Data block:
====

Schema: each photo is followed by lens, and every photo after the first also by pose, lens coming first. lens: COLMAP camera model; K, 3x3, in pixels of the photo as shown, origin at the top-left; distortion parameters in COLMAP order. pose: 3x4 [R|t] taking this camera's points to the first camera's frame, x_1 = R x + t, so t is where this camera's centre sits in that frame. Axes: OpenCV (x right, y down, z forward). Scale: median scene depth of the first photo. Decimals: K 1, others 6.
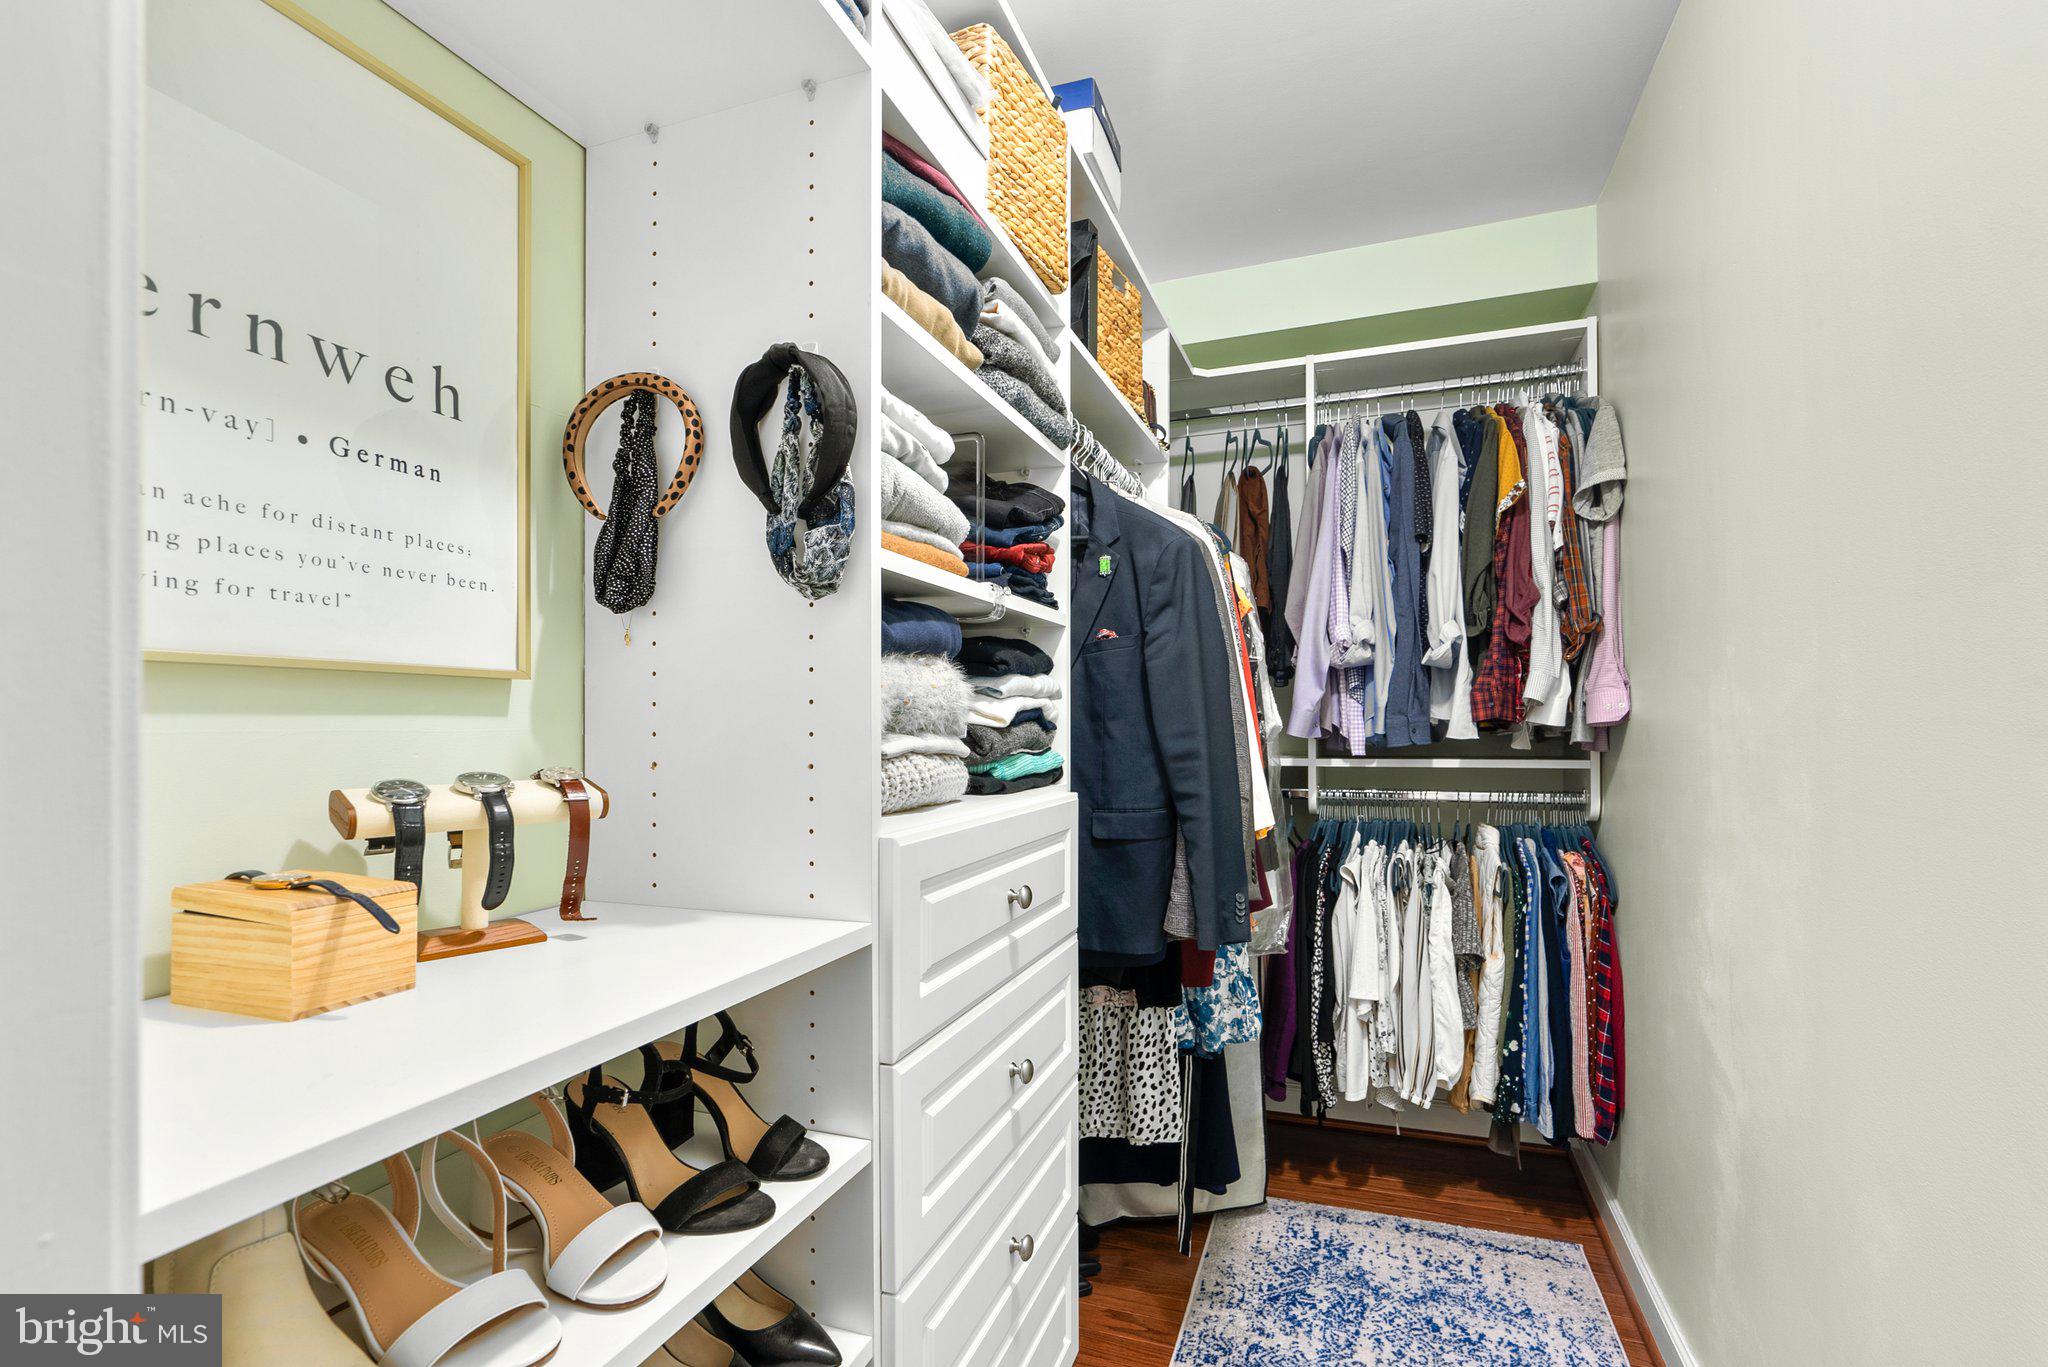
lens RADIAL K [[942.8, 0, 1029.5], [0, 942.8, 719.3], [0, 0, 1]] dist [-0.004713, 0.001968]
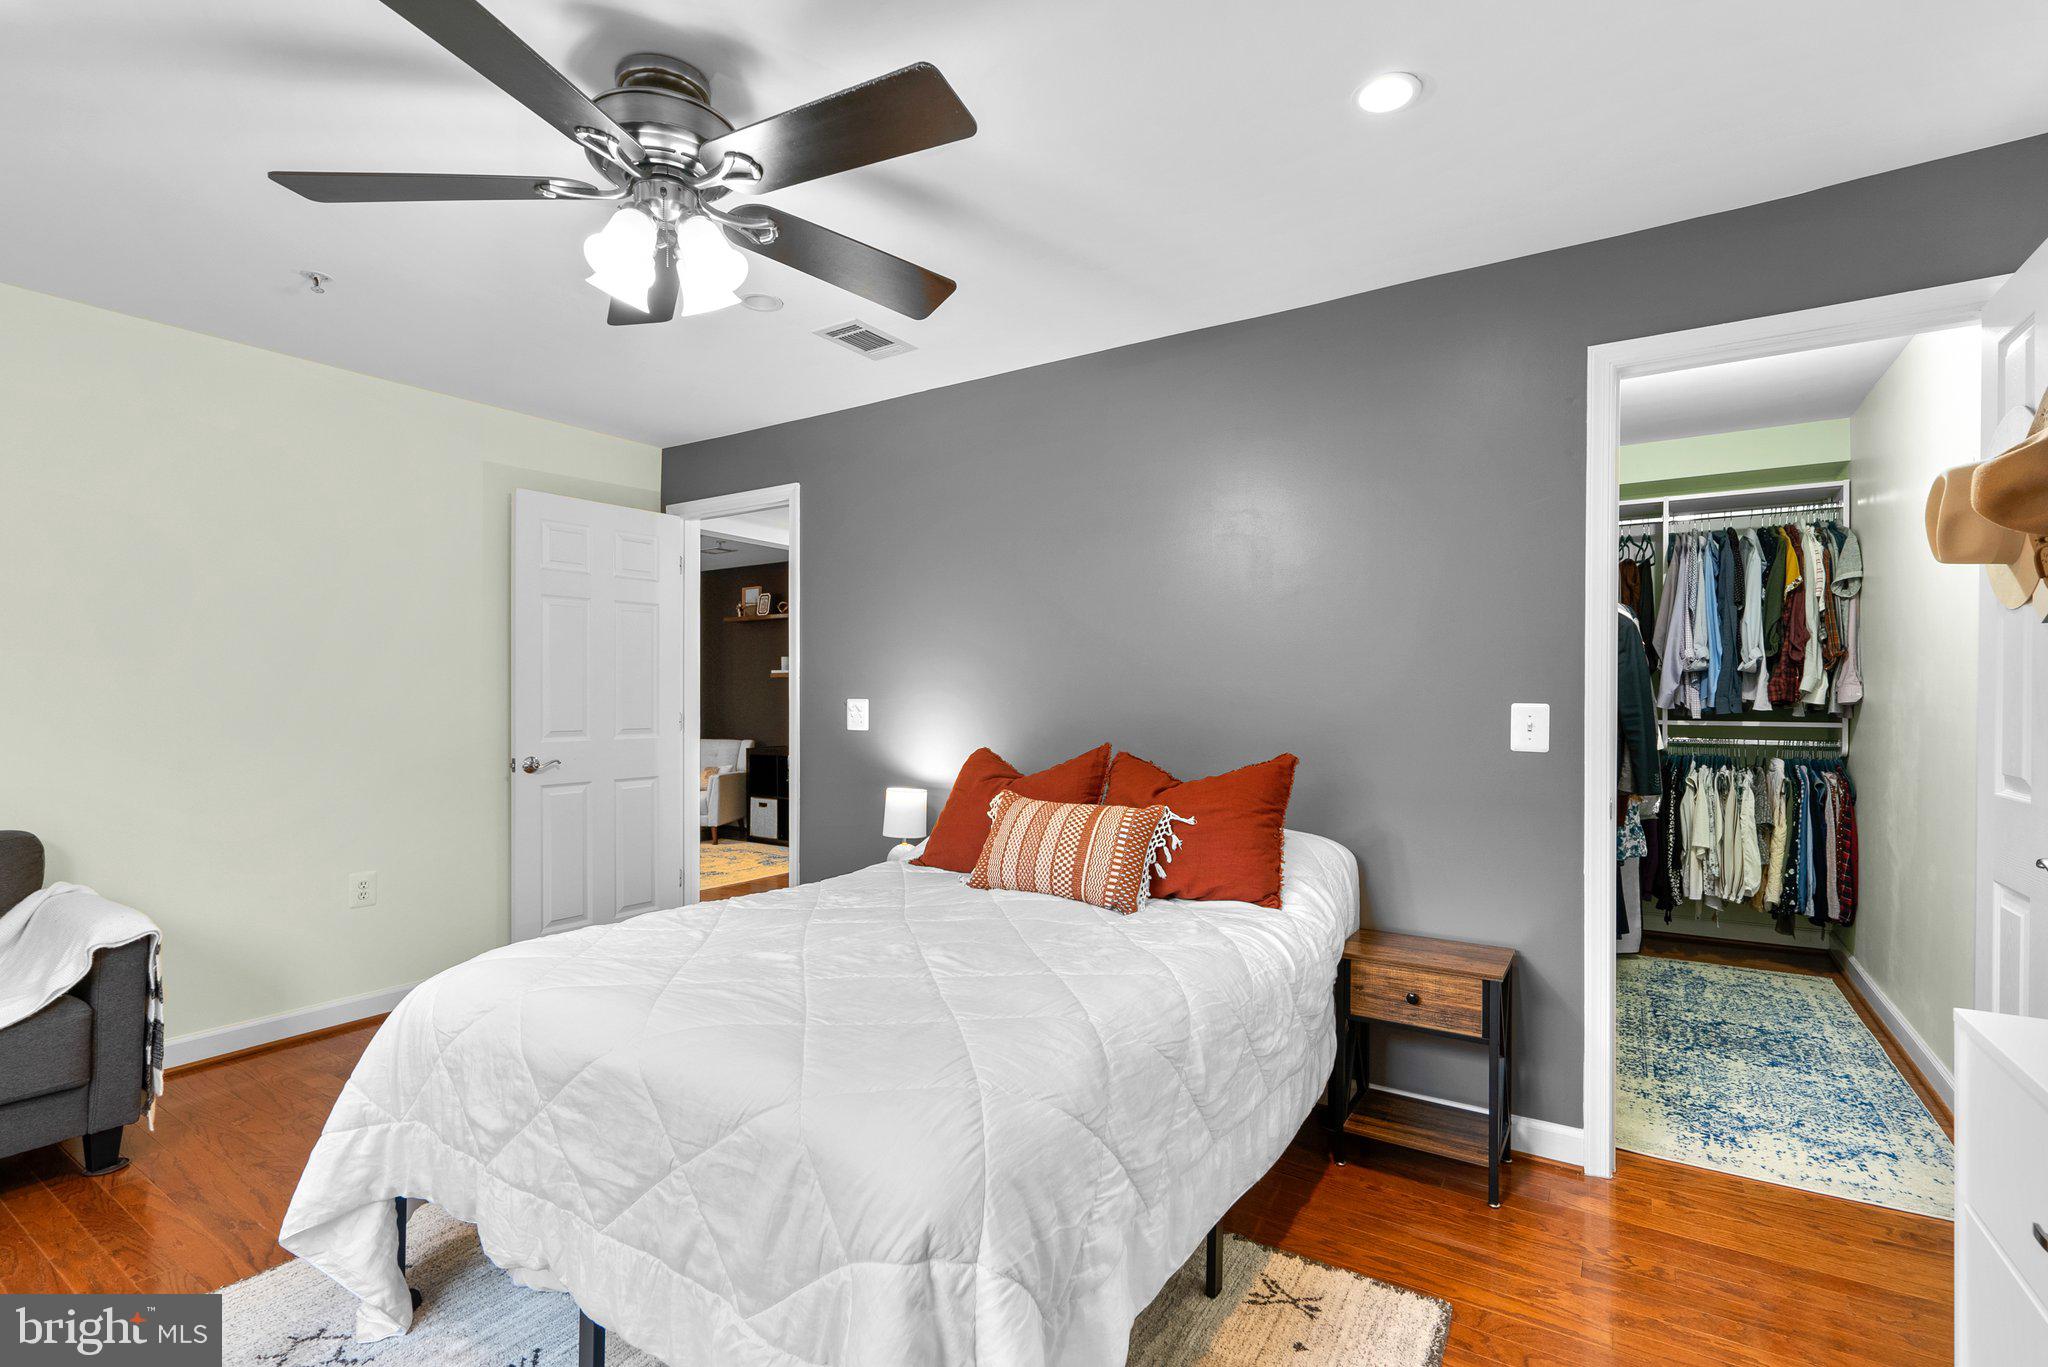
lens RADIAL K [[942.8, 0, 1014.3], [0, 942.8, 690.7], [0, 0, 1]] dist [-0.004713, 0.001968]
pose [[0.974290, 0.008350, -0.225143, -0.566874], [-0.007164, 0.999956, 0.006083, -0.018839], [0.225184, -0.004314, 0.974307, -1.154371]]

====

Activity: Report each line of the data above that contains the word "lens", copied in full.

Result of this task:
Schema: each photo is followed by lens, and every photo after the first also by pose, lens coming first. lens: COLMAP camera model; K, 3x3, in pixels of the photo as shown, origin at the top-left; distortion parameters in COLMAP order. pose: 3x4 [R|t] taking this camera's points to the first camera's frame, x_1 = R x + t, so t is where this camera's centre sits in that frame. Axes: OpenCV (x right, y down, z forward). Scale: median scene depth of the first photo. Decimals: K 1, others 6.
lens RADIAL K [[942.8, 0, 1029.5], [0, 942.8, 719.3], [0, 0, 1]] dist [-0.004713, 0.001968]
lens RADIAL K [[942.8, 0, 1014.3], [0, 942.8, 690.7], [0, 0, 1]] dist [-0.004713, 0.001968]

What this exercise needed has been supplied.